In this post, I build upon the approach of the previous post and show how you can use TinkerGraph to unit test your transactional workloads. Additionally, I show how to use TinkerGraph in embedded mode. Embedded mode requires the use of Java, but it simplifies the test environment considerably as there is no need to run the server as a separate ...
I tried to call tx.rollback() after I did the mergeV inserts just to check if it works. It doenst rolled back the data inserted. But I discarded the option of using transactions because the performance was similar than using the chained mergeV() command.
I`m spending 150ms to insert some vertex and edges so I was looking for a better way to do that instead of using the method submit from client.Client with chained mergeV and mergeE (two requests to not have conflict between edges) But I didnt see any difference using transactions. Those tests were made on AWS Neptune with an api made in python with fastapi freamework. Local is difficult to test the performance because the response time is really different from the server.
If you're looking to optimize for write throughput on Neptune, you want to consider the following:
- For each write requests, attempt to batch 100-200 "object" into a single write request/query. An "object" would be any combination of a vertex, edge, or subsequent vertex/edge properties (vertex with 4 properties == 5 "objects").
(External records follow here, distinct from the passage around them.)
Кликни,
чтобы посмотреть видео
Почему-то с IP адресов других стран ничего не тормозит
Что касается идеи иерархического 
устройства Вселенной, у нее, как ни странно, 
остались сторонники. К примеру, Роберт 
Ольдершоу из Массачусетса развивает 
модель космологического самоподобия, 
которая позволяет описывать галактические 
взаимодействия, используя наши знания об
- Use parallel write requests. If using Python, consider using
multiprocessing
to create separate processes. They can share a connection pool to Neptune if you so choose. The number of parallel processes should equal the number of query execution threads available on your Neptune writer instance (which is equal to 2x the number of vCPUs on whatever size instance you're using).
If you follow those guidelines, you should get similar performance to what you would see with Neptune's bulk loader. Note that conditional writes will have overhead. If using mergeV()
, you're unlikely to see the same write throughput as Neptune's bulk loader as the bulk loader is not doing conditional writes.
Neptune's "top speed" for write throughput is going to be about 120,000 "objects" per second when writing vertex and vertex properties and about half of that when writing edges (due to vertex reference checks when creating an edge). These numbers can only be attained if using a x.12xlarge writer instance or larger. Smaller instances will scale linearly in terms of throughput.
You may see write throughput exceed 120,000 in some cases. There are a number of dependencies that drive that. But that's the safe number to use when estimating load speed/rates.